### Texto fornecido ###

O Departamento Central de Investigação e Ação Penal (DCIAP) já está a escrever a acusação do processo Universo Espírito Santo que deverá ficar concluída esta semana. Ricardo Salgado está no vértice da acusação. Na semana passada o ex-presidente do desaparecido BPP foi condenado pela Relação a 5 anos e 8 meses de prisão efetiva. Mas ainda pode recorrer. Até agora o único banqueiro preso foi Oliveira e Costa. Para além do ex-ministro Armando Vara que também foi administrador de bancos.
13 Julho 2020, 08h15

Depois de esta semana o ex-presidente do Banco Privado Português, João Rendeiro, ter sido condenado a 5 anos e 8 meses de prisão efetiva, pelo Tribunal da Relação, na próxima semana é a vez do Ministério Público concluir a acusação da ação principal contra Ricardo Salgado, ex-presidente do Banco Espírito Santo.

No despacho de acusação do processo principal do Universo Espírito Santo, segundo uma notícia divulgada pelo jornal Público deste sábado, o Ministério Público sustenta que Ricardo Salgado criou dentro do BES uma estrutura paralela que funcionava sem o conhecimento dos órgãos de gestão e controlo (que não era conhecida dos outros administradores) e também dos supervisores, com o objetivo de manter o Grupo Espírito Santo, financiando a dívida das empresas da família.

###

- _Enunciado da tarefa_
Repita, sem qualquer alteração, o trecho da notícia sobre o processo Universo Espírito Santo que começa em "No despacho de" e prossegue até "empresas da família.".

### Dados de entrada ###

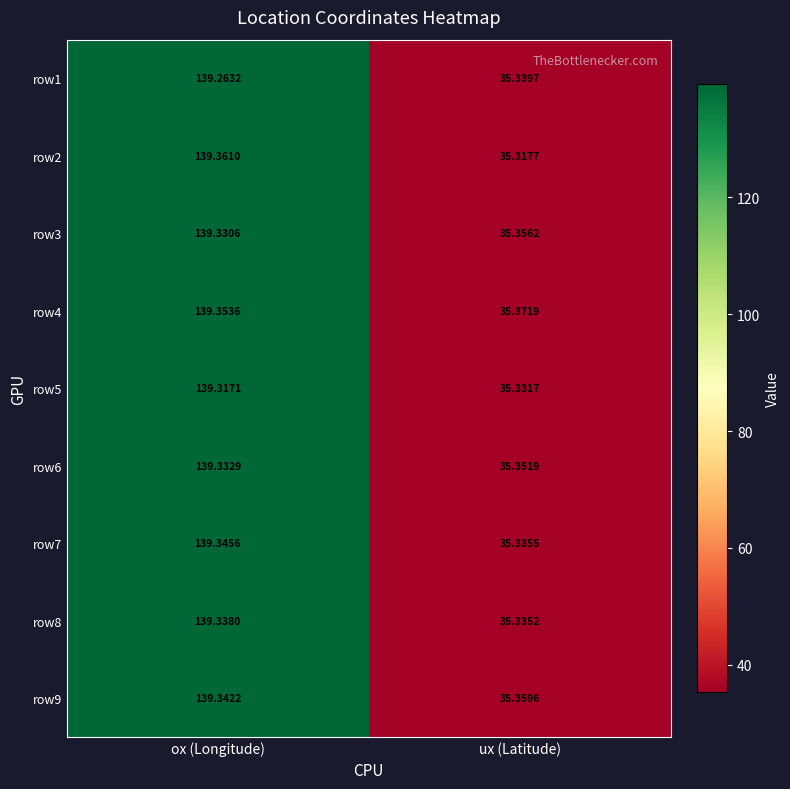

How many values in the row1 series are below 139?

1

###

- _A sua resposta_
No despacho de acusação do processo principal do Universo Espírito Santo, segundo uma notícia divulgada pelo jornal Público deste sábado, o Ministério Público sustenta que Ricardo Salgado criou dentro do BES uma estrutura paralela que funcionava sem o conhecimento dos órgãos de gestão e controlo (que não era conhecida dos outros administradores) e também dos supervisores, com o objetivo de manter o Grupo Espírito Santo, financiando a dívida das empresas da família.